You do realize that he likely wants you back simply because you want out and he won't have plan b anymore.

If you went back you'd get more of the same.....maybe more because you would have shown him that he can get away when it. 

You're doing the right thing..... don't waste any more of your life with this dirtbag.

He's shown you nothing but contempt. Probably still has *****s too..... he's hiding them.


----------



## WorkingWife (May 15, 2015)

bwent said:


> @WorkingWife I basically just want out because we've already split our possessions ourselves and I don't want anything to do with that house of his. I said that when we married, I would never take the house or try to make him sell it. It's been in the family for four generations. We are millennials, we have like no money, so what can I possibly take from him at this point? I just made sure I got my stuff out of the house. Now I just want my name legally changed back and to no longer be connected to him.


Good for you. You have thought this through. I was afraid you were just trying to be the good guy and would regret it some day but your situation is different than mine.

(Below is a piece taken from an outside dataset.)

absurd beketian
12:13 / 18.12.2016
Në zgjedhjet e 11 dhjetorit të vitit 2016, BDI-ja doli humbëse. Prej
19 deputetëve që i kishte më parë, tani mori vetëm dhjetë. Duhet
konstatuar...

One thing is the same though - my ex was out drinking and sleazing a couple nights a week - sometimes 'till 4:00 am! Toward the end of our marriage I was with some male colleagues in the evening and we started partying. Around 7:00 pm I called him and told him where I was and that I would be out late. He could have called to check on me or joined us, so I had no idea he was upset. But when I got home at 2:00 AM he looked like his dog had died. His eyes were bloodshot, his hair was rumpled, he was pacing back and forth. He was so JEALOUS. He was practically CRYING. He asked "Where have you been? Do you know what time it is?" I was totally confused since I had called him, but I realized I had NEVER gone out drinking with friends before even though he did it ALL the time. I said "It seems a little ironic *you *having this conversation with *me*." He said "Don't you think I know that?" Too late, buddy. When I moved out I left my wedding dress hanging in the closet and he handed it to me and said "you forgot this." I said "Oh, sorry." and dropped it in the trash. He went on and on about how *hurtful *I was. STFU CHEATER! Ah, good times! LOL.

You'll get through this and in a couple months you'll be so relieved to have him in your rear view mirror.


----------